WHAT NEEDS TO BE DONE: The answer must consist of every line below containing "lane".

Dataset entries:
-------
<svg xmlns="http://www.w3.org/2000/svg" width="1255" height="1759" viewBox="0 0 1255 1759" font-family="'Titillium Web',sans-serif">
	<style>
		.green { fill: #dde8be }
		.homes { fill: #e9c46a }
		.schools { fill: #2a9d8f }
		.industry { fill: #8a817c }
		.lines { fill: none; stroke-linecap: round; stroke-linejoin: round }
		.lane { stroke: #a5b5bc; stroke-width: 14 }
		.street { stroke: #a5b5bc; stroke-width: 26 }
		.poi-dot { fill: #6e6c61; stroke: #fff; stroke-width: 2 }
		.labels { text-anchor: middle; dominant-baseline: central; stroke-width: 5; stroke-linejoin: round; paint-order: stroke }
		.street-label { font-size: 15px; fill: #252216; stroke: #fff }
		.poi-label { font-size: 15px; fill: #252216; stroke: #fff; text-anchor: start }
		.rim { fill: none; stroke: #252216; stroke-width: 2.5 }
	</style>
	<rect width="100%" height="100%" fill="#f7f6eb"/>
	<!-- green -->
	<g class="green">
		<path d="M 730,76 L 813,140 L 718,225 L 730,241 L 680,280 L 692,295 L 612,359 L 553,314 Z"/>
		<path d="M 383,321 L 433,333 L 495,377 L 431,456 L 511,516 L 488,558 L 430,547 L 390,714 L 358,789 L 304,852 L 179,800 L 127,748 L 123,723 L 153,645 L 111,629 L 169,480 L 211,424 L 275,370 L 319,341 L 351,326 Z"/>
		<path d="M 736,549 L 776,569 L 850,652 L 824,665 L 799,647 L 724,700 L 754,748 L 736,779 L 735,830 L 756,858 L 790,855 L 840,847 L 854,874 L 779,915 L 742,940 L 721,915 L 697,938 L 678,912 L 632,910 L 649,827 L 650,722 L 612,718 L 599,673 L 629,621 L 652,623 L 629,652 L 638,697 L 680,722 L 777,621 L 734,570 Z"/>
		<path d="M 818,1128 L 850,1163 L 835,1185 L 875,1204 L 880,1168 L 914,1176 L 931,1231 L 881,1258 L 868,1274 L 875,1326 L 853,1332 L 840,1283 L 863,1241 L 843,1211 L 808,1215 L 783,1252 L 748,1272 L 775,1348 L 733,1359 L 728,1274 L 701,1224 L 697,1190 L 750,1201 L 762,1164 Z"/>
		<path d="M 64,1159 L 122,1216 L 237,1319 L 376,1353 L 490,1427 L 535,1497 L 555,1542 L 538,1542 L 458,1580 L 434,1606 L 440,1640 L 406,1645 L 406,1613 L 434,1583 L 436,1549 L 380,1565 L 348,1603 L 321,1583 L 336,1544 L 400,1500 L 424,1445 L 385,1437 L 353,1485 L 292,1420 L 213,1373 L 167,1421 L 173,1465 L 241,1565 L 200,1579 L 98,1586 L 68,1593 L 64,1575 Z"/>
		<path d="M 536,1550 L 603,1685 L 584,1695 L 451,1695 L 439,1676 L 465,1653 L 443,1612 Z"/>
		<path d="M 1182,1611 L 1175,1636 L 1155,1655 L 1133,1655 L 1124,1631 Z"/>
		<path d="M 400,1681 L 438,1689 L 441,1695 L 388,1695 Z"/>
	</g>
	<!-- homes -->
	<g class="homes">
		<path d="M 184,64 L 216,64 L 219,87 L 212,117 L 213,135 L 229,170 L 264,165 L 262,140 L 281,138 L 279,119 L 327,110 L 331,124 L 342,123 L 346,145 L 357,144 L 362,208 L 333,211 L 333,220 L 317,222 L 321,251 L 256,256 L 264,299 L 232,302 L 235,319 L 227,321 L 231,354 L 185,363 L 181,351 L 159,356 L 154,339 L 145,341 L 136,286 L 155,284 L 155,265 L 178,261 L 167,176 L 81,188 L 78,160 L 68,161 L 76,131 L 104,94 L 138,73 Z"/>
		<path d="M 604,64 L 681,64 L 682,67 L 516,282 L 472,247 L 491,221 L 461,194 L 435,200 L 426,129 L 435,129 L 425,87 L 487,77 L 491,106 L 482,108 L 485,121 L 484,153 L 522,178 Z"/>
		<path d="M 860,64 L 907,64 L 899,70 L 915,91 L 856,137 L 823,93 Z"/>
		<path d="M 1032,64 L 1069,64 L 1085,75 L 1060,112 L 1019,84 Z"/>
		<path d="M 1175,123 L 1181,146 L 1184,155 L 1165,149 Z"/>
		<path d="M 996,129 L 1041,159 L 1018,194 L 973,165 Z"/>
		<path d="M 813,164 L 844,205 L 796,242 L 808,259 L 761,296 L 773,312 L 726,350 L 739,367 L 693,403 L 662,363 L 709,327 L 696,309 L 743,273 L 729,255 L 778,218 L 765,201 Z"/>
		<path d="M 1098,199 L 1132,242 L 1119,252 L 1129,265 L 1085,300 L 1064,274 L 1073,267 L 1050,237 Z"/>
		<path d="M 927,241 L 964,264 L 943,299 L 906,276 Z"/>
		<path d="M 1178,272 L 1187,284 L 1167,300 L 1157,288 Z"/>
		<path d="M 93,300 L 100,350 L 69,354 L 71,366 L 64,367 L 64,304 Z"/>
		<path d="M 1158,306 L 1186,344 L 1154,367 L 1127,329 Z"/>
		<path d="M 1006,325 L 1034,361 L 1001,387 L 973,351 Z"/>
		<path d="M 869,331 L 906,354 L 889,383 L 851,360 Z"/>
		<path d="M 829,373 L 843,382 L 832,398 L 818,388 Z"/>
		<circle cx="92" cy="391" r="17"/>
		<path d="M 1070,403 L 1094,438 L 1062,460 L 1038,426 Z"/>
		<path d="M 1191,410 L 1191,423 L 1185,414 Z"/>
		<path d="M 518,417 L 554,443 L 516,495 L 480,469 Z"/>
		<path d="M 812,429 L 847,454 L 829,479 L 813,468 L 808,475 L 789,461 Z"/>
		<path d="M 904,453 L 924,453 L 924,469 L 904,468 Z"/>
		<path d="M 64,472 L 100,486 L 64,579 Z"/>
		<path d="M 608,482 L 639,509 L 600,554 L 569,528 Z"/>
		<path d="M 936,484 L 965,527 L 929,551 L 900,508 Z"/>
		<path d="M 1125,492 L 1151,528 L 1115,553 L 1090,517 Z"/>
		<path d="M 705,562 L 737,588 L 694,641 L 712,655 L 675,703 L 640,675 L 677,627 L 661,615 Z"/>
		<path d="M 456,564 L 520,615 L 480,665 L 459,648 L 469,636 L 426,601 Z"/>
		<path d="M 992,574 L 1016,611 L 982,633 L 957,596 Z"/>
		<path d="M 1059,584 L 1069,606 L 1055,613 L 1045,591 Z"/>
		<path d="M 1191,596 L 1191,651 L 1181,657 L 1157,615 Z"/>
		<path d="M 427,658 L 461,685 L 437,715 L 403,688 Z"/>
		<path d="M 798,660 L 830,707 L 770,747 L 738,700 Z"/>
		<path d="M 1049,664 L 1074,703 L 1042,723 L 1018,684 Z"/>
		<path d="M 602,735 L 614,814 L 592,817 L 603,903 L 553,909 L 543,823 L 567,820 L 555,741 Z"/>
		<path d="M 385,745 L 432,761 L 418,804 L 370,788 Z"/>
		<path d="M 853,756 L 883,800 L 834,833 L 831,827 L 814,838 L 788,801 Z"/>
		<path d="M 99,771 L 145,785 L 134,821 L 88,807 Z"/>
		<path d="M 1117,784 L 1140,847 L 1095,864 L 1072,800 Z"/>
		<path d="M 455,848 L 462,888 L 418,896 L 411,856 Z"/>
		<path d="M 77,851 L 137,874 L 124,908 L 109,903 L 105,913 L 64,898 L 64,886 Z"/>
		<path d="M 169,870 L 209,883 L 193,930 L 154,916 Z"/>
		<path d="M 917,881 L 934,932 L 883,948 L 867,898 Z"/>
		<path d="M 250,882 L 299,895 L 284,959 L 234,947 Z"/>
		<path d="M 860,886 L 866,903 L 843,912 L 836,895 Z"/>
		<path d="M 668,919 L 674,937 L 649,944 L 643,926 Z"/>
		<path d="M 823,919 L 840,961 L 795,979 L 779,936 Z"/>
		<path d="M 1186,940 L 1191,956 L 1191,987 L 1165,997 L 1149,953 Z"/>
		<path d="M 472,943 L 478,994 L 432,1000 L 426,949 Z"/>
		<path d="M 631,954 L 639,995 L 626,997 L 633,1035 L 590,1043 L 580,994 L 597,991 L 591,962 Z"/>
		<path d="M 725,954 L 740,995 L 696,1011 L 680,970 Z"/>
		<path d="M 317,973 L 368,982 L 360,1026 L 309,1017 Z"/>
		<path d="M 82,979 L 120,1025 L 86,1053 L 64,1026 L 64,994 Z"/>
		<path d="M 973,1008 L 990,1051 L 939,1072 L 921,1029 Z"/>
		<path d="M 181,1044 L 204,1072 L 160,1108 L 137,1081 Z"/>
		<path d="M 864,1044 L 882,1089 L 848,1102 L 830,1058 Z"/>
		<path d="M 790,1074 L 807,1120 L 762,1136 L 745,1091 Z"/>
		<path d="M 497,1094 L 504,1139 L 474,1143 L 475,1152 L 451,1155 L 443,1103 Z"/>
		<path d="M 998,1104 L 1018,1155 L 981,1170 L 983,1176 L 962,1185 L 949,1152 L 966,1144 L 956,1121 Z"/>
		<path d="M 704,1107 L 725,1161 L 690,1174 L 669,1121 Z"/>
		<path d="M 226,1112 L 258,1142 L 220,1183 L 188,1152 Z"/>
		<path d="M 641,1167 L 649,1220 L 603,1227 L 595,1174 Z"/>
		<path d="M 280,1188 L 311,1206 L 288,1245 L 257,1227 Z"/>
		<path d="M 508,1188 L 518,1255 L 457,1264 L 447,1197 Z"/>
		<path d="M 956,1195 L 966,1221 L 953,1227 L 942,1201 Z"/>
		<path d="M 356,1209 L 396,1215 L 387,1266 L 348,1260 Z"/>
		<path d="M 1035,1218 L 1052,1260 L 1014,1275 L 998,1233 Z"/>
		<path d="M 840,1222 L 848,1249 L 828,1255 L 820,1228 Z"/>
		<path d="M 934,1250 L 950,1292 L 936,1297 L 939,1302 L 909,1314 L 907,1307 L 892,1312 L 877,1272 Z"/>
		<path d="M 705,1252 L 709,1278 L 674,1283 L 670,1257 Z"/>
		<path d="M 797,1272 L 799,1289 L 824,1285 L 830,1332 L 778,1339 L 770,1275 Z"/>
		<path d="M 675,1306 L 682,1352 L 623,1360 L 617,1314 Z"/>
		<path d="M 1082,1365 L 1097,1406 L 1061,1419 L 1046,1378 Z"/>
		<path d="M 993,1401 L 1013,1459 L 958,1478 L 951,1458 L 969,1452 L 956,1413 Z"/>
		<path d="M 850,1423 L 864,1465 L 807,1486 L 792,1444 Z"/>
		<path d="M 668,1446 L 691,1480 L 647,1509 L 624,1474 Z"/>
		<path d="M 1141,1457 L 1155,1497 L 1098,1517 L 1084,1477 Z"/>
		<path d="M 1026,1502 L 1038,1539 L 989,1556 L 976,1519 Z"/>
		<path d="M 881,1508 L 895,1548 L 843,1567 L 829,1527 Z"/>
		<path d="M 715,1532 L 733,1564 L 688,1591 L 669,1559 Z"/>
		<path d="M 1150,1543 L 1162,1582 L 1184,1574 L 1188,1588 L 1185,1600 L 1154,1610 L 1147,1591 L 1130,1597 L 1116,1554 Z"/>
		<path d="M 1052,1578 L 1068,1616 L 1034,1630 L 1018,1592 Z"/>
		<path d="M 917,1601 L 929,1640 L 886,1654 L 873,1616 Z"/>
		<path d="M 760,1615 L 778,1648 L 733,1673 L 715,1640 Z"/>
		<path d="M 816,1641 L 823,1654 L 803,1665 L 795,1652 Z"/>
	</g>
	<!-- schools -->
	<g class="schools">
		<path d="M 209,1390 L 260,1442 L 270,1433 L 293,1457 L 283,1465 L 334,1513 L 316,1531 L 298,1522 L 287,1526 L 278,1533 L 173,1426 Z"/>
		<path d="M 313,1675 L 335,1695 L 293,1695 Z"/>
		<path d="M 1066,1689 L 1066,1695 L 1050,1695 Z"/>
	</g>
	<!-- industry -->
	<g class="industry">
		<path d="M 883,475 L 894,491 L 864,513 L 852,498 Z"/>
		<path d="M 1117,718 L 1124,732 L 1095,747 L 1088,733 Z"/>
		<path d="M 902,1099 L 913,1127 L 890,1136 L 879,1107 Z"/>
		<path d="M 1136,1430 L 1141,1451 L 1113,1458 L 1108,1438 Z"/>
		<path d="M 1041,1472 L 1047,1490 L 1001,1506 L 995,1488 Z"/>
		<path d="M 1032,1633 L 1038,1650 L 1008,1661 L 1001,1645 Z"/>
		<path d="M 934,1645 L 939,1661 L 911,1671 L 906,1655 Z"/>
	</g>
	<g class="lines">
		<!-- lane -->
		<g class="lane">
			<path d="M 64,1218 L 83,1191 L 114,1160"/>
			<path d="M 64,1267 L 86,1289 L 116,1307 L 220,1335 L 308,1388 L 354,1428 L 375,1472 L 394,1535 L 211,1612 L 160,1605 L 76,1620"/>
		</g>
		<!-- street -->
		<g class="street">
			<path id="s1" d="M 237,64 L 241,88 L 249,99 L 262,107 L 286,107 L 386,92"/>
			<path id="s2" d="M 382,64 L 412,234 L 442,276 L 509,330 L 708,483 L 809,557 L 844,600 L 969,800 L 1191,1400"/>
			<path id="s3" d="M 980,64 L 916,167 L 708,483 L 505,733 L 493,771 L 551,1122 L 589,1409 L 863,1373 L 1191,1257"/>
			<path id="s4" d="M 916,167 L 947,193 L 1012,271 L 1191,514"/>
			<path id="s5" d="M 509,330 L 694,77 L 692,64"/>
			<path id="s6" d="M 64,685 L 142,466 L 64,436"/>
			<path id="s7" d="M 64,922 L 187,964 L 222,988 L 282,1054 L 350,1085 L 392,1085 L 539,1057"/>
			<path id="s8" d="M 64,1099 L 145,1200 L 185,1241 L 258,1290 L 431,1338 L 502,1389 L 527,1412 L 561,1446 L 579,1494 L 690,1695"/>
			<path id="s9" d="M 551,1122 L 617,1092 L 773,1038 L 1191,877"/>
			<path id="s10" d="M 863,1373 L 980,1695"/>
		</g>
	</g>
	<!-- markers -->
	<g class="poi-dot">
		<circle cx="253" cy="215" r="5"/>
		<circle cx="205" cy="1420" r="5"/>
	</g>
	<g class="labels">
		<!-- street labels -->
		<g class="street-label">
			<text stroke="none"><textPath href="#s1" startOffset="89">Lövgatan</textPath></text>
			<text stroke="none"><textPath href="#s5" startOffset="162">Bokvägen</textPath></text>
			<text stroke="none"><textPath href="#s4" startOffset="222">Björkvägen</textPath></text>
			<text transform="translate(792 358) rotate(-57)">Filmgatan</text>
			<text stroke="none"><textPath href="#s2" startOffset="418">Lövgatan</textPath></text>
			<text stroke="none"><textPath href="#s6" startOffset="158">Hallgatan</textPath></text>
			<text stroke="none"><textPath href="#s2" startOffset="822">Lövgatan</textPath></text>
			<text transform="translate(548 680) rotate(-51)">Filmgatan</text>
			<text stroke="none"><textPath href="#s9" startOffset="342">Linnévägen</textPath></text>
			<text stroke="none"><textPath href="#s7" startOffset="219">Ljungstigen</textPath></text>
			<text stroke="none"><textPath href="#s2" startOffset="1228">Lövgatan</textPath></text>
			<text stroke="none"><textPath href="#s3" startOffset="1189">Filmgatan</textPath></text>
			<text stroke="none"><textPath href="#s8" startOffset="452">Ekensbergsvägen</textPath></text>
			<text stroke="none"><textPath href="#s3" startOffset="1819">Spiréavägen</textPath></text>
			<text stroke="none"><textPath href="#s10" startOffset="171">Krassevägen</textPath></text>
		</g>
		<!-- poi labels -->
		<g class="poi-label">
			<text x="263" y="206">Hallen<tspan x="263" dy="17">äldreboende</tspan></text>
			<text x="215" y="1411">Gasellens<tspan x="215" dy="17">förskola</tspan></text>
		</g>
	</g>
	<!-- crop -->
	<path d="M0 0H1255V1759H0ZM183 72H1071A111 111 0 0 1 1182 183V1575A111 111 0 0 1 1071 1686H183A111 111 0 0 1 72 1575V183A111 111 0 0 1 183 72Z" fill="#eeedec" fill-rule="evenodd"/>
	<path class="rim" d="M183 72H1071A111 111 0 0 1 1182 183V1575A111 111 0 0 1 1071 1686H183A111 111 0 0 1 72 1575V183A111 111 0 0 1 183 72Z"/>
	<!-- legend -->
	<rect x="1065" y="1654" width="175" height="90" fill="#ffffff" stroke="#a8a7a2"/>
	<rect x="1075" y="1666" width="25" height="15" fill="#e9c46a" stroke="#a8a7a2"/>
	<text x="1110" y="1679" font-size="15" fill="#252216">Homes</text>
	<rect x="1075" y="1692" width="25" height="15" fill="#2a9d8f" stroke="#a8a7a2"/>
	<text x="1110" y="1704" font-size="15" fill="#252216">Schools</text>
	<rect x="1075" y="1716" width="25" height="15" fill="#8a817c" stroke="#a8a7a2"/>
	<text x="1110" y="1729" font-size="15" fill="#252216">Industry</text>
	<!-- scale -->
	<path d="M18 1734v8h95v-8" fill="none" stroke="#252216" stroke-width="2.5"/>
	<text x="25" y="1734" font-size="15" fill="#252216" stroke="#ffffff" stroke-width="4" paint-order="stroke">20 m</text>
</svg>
-------
FINAL ANSWER:
		.lane { stroke: #a5b5bc; stroke-width: 14 }
		<!-- lane -->
		<g class="lane">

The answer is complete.